Directive A: In the rows, starting at the line that contains "scientific name: Lasius neoniger" and ending with the last line of the rows, substitute "division" for every "phylum" and leave everything else unchanged.
====== Extract to read
Sunday, 19 October 2008

Stout & Large Do...Istanbul - Days Three & Four



I’m running these two days into each other as diary entries such as ‘had long, leisurely breakfast’ or ‘read book on terrace overlooking Bospherous’ do not for exciting reading make, even if the book is the new Neal Stephenson novel ‘Anathem’ and a perplexing, wrist-snappingly heavy delight...So, here’s how to experience time-space compression and have a great and fabulous day in Istanbul.



Morning – The Grand Bazaar. Less of the lawless frontier of the shopping experience that it perhaps likes to bill itself as (that honour has to go to the souq in Marrakesh) , and more of a well-behaved mall with a few more carpets than usual, nevertheless it’s a good place to nose around and get lost in. With something like 4000 shops and 30,000 people working in the place, it’s a network of alleyways and streets that has accreted since the 17th century and had a roof thrown over it to keep the elements out and the shoppers in. It’s divided into districts, so one area is full of goldsmiths and jewellers, another of carpets, another of musical instruments, another (by the looks of it) full of knock-off Prada handbags and so on and so forth. Shoppers and goods and tourists and locals all intermingle under its roof and the only thing it’s really missing – from our point of view – was a camel or two.

We didn’t buy much but got plenty of enjoyment out of the bargaining process. One guy said that he was offering us as a special price as it was his birthday, we said that we’d still only pay him x lira, but we’d sing Happy Birthday to him afterwards. All good fun.

Lunch – In a word, Gozleme. It’s pretty much the Turkish version of a pasty, thought without the industrial quantities of gristle, turnip and various other un-named substances floating around in a brown gravy gloop which has made Cornwall’s finest both revered and feared (by sober people) throughout the land. Wikipedia defines golzeme as ‘a savoury traditional Turkish hand made and hand rolled pastry. Fresh pastry is rolled out, filled and sealed, then cooked over a griddle. Traditionally, this is done on a saç’. What that doesn’t get across is how moorish the whole thing is (and yes, that was a joke – apologies), nor how thin, light and generally delicious it is too. Add in a glass or two of the wonderfully sweet apple tea, add in a bit of traditional Turkish folk music, top it off with some freshly made baklava at the end, and you have a meal fit for a sultan (or at least the residents of his harem).



Afternoon – Hamam. Apparently recovering from a slipped disc means that lying on a slab of marble while a fat Turkish bloke beats you up legitimately, folds you in half, half-drowns you and then pointedly asks for a tip afterwards isn’t good for you, so Kate went off to do no doubt decorous things while I went for a Turkish Bath.
============
Directive B: Reproduce the passage of the Istanbul diary starting at "Stout & Large" and ending at "day in Istanbul.".
====== Material provided
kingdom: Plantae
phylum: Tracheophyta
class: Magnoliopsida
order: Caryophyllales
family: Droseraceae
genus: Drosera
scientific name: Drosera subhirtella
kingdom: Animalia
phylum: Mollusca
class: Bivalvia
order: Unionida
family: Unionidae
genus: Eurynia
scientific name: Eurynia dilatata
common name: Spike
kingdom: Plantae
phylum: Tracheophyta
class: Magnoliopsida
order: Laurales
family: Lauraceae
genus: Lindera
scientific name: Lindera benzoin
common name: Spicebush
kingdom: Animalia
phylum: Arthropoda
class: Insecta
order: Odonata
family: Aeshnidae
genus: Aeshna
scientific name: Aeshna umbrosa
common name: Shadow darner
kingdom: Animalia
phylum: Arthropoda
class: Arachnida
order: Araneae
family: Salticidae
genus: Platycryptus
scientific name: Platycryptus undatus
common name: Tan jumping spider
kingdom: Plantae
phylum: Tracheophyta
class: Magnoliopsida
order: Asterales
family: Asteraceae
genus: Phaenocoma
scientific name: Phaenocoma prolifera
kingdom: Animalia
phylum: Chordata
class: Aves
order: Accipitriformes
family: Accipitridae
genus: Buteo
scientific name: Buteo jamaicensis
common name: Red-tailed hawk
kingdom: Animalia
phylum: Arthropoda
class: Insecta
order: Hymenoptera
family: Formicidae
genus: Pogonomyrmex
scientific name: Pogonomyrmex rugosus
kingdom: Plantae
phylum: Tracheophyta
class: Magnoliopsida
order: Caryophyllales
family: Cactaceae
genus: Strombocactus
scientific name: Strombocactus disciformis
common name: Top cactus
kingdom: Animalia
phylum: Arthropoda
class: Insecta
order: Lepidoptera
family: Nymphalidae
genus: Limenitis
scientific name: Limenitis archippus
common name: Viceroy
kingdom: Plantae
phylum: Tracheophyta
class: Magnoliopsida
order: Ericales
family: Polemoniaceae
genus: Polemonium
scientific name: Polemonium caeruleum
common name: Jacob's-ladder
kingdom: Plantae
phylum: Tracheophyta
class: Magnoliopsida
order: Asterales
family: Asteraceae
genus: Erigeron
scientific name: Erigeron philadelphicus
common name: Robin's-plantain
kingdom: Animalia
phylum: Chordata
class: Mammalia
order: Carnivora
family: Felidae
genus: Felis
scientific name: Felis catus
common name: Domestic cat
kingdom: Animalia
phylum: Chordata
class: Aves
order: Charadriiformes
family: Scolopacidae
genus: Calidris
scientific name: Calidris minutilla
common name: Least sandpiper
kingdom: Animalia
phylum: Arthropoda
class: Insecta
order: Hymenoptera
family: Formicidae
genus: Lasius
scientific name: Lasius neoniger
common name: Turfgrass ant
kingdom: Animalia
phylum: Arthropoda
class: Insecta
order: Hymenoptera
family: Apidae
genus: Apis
============
Full response A:
scientific name: Lasius neoniger
common name: Turfgrass ant
kingdom: Animalia
division: Arthropoda
class: Insecta
order: Hymenoptera
family: Apidae
genus: Apis

Full response B:
Stout & Large Do...Istanbul - Days Three & Four



I’m running these two days into each other as diary entries such as ‘had long, leisurely breakfast’ or ‘read book on terrace overlooking Bospherous’ do not for exciting reading make, even if the book is the new Neal Stephenson novel ‘Anathem’ and a perplexing, wrist-snappingly heavy delight...So, here’s how to experience time-space compression and have a great and fabulous day in Istanbul.